“Rodin”, de Jacques Doillon, era um dos filmes franceses mais aguardados do Festival de Cannes. E isto dá a dimensão da decepção com que sua projeção foi recebida. Um crítico chegou a vociferar “É um filme antigo”, tão logo as luzes se acenderam. Mas muitos outros foram embora bem antes disso.
No extremo oposto de “Le Redoutable”, de Michel Hazanavicius, que tomou liberdades para transformar o cineasta Jean-Luc Godard em personagem de comédia, “Rodin” tentou ser reverente demais. E se tornou convencional como um teledrama.
Para piorar, transformou as mulheres importantes da vida do escultor em meras coadjuvantes, inclusive relevando sua rejeição à assistente Camile Claudel (vivida por Izïa Higelin, de “Um Belo Verão”) como causa do colapso mental da artista. Neste sentido, é quase um anti-“Camille Claudel”, o clássico de 1988 que contou essa história por outro ponto de vista.
Estrelado por Vincent Lindon, que já foi premiado em Cannes por “O Valor de um Homem” (2015), o filme acompanha o escultor aos 40 anos, quando ele recebe sua primeira encomenda do Estado, criando a famosa obra “Porta do Inferno”. Há especial atenção para detalhar seu processo criativo, mas os recursos utilizados para isso são antiquados, com leituras de cartas, narrações e personagens que conversam consigo mesmo em voz alta.
O mais incômodo, porém, é a forma como as mulheres de sua vida são retratadas como histéricas.
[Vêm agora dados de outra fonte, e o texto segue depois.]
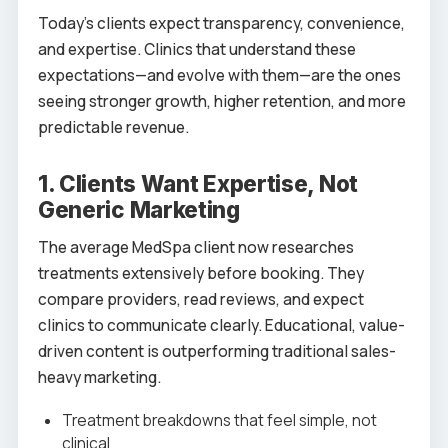
Today’s clients expect transparency, convenience,
and expertise. Clinics that understand these
expectations—and evolve with them—are the ones
seeing stronger growth, higher retention, and more
predictable revenue.
1. Clients Want Expertise, Not
Generic Marketing
The average MedSpa client now researches
treatments extensively before booking. They
compare providers, read reviews, and expect
clinics to communicate clearly. Educational, value-
driven content is outperforming traditional sales-
heavy marketing.
Treatment breakdowns that feel simple, not
clinical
Ele usa e abusa de cada uma delas, mas é um artista. Elas querem definição de relacionamento e são loucas.
“As esculturas de Rodin são muito sensuais, e ele também era um homem muito sensual. Rodin amava o corpo feminino. Eu o teria traído se deixasse de lado esse aspecto de sua personalidade” justificou-se o diretor Jacques Doillon (“O Casamento a Três”), durante a entrevista coletiva do festival.
O cineasta defende que Rodin era um homem irresistível e que suas palavras e atos no filme são baseados em pesquisa intensa. “Tudo o que Rodin diz no filme é resultado de muita pesquisa, ainda que também de muita fantasia minha. Ele, que não gostava de escrever, não deixou muito material escrito. Mas aqueles que conviveram com ele na época deixaram referências sobre o que ele disse e pensava. Então, posso afirmar que aquilo que o personagem diz no filme é o que o próprio Rodin teria dito em vida”, garantiu Doillon no encontro com a imprensa.
Talvez a crítica esperasse que um filme sobre um artista genial fosse contaminado pelo talento retratado. Mas a reverência acadêmica de Doillon revela-se pouco adequada para integrar um festival, especialmente o Festival de Cannes.